Il prêchait d’exemple, et chacun retirait ses cartouches, comme lui. Cette manœuvre lui était si naturelle, qu’à la rencontre du moindre obstacle il l’exécutait tout en marchant et comme par instinct. Un jour d’ouverture, dans la plaine de Bischwiller, je l’ai vu sauter vingt fossés en moins d’une heure, sans oublier une seule fois d’empocher ses cartouches, ce qui ne l’empêcha nullement de tuer six perdreaux et deux lièvres dans les houblons, les trèfles et les tabacs qui poussaient entre les fossés.
J’admirais fort cette présence d’esprit au milieu du plus entraînant de tous les exercices et cette constante préoccupation de la vie d’autrui. Tous mes efforts tendaient à copier un si parfait modèle, mais il ne suffit pas de bien vouloir pour bien faire ; aussi m’oubliais-je souvent. Un jour que nous étions assis sur l’herbe, en tête à tête, devant un déjeuner rustique que le grand air et la saine fatigue assaisonnaient royalement : « Maître Frank, lui dis-je, je sais que je n’égalerai jamais votre adresse ; mais je voudrais au moins devenir aussi prudent que vous. Ce n’est pas chose facile, puisqu’à mon âge et après une certaine expérience de la chasse j’ai des distractions dangereuses pour le voisin et pour moi-même. Combien vous a-t-il fallu d’années pour acquérir une vertu que j’envie ? »
Il tressaillit et ses yeux se voilèrent, mais, dominant aussitôt cette émotion, il répondit : Cher ami, mon éducation s’est faite en un mois, mais jamais homme ne fut mis à si rude école. Vous préserve le ciel d’acheter la prudence au même prix ! »
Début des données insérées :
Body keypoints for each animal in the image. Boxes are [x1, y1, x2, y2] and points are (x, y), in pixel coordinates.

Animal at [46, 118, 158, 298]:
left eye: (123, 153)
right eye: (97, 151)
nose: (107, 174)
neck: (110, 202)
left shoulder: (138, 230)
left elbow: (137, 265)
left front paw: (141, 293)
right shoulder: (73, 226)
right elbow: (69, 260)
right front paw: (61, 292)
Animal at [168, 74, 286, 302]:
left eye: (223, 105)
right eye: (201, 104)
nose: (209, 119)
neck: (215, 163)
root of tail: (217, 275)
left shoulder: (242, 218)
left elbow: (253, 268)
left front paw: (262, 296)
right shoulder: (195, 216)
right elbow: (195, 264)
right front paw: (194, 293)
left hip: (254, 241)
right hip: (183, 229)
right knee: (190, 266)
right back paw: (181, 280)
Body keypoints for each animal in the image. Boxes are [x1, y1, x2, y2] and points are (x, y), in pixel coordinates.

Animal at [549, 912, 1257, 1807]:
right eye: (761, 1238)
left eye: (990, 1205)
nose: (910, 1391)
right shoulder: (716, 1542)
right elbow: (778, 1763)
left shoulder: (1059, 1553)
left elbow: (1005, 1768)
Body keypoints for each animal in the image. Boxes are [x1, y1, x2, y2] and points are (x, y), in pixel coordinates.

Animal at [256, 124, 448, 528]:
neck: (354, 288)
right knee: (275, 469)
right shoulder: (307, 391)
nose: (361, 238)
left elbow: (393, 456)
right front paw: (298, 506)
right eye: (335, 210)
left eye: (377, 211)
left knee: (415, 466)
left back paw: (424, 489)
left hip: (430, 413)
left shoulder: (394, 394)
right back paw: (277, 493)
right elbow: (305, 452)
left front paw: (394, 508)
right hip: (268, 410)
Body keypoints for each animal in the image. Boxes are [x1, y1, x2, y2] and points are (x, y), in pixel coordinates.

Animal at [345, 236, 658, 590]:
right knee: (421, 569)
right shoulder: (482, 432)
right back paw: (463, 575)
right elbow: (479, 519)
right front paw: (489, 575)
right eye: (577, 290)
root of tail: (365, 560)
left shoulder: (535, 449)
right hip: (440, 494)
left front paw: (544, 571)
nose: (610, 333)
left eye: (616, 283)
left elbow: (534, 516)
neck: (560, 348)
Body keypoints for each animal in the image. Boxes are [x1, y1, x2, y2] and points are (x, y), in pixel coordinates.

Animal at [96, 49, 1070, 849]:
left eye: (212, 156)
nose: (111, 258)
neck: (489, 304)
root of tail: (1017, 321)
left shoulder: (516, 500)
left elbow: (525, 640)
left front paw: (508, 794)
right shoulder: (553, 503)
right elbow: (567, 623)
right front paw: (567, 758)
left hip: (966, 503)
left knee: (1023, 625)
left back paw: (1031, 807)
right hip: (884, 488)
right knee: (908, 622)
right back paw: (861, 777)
Tout en parlant, il assujettissait entre les plis de sa cravate cette épingle d’argent qu’il portait toujours à la chasse.
Je craignis d’avoir été indiscret, et j’allais m’excuser, lorsqu’il reprit d’un ton résolu :
« Au fait, il ne faut pas que ce souvenir meure avec moi. Peut-être la leçon que j’ai reçue et que je ne puis transmettre à mes enfants, n’en ayant point, servira-t-elle aux enfants des autres. Tout le monde ignore à Saverne que ce fameux chasseur, connu par sa monomanie de précaution ridicule, a failli être parricide à quinze ans. Oui, mon premier coup de fusil pensa coûter la vie à mon père.
« Je venais d’achever ma troisième au collège de Strasbourg, et le bon papa Franck, Dieu ait son âme ! m’avait promis un fusil à un coup si j’enlevais le prix d’histoire. J’eus donc le prix et le fusil. Vous jugez de ma joie. Le démon de la chasse me tracassait depuis longtemps, comme tous les petits Alsaciens de mon âge ; j’avais déjà passé bien des heures de vacances à porter le carnier dans la plaine, à suivre les rabatteurs sous bois, ou à faire tourner le miroir aux alouettes. La possession d’un fusil me grandissait à mes propres yeux et aux yeux de mes camarades : j’étais un homme !
« Malheureusement à mon gré, la loi ne me permettait pas d’obtenir un permis de chasse. Je ne pouvais chasser qu’en lieu clos, par exemple dans notre jardin des bords de la Zorn ; mais on n’y avait jamais vu d’autre gibier que des pinsons et des fauvettes ; or mes parents considéraient la destruction de ces innocents comme un crime. D’ailleurs, il fallait protéger contre ma maladresse un jeune frère et deux sœurs que j’avais. Le fusil neuf risquait donc de demeurer au clou, si mon père n’avait eu pitié de mes peines. — Tôt ou tard, me dit-il, il faudra que tu apprennes à manier une arme, et je ne vois pas grand mal à commencer dès aujourd’hui. Je t’emmène à Haegen, où j’ai un acte à faire signer, et, au retour, nous irons tirer un lapin dans la garenne du Haut-Barr : M. de Saint-Fare m’a confié la clef. Prends les deux bassets au chenil. »
« Je ne me le fis pas dire deux fois. Ah ! le joyeux départ ! Et que la route me parut longue ! De quel cœur je donnai au diable ce paysan de Haegen qui se fit traduire mot par mot l’acte notarié, avant d’y mettre sa signature ! Il me semblait toujours que la nuit allait nous surprendre et que la chasse serait remise au lendemain. Les bassets, qui hurlaient au fond de la voiture, étaient moins impatients que moi.
« L’affaire se termina pourtant, et vers cinq heures nous arrivions à la porte de la garenne. J’attachais le cheval à un arbre, mon père chargeait nos fusils, lentement, avec le soin qu’il mettait aux moindres choses, et les chiens étaient découplés.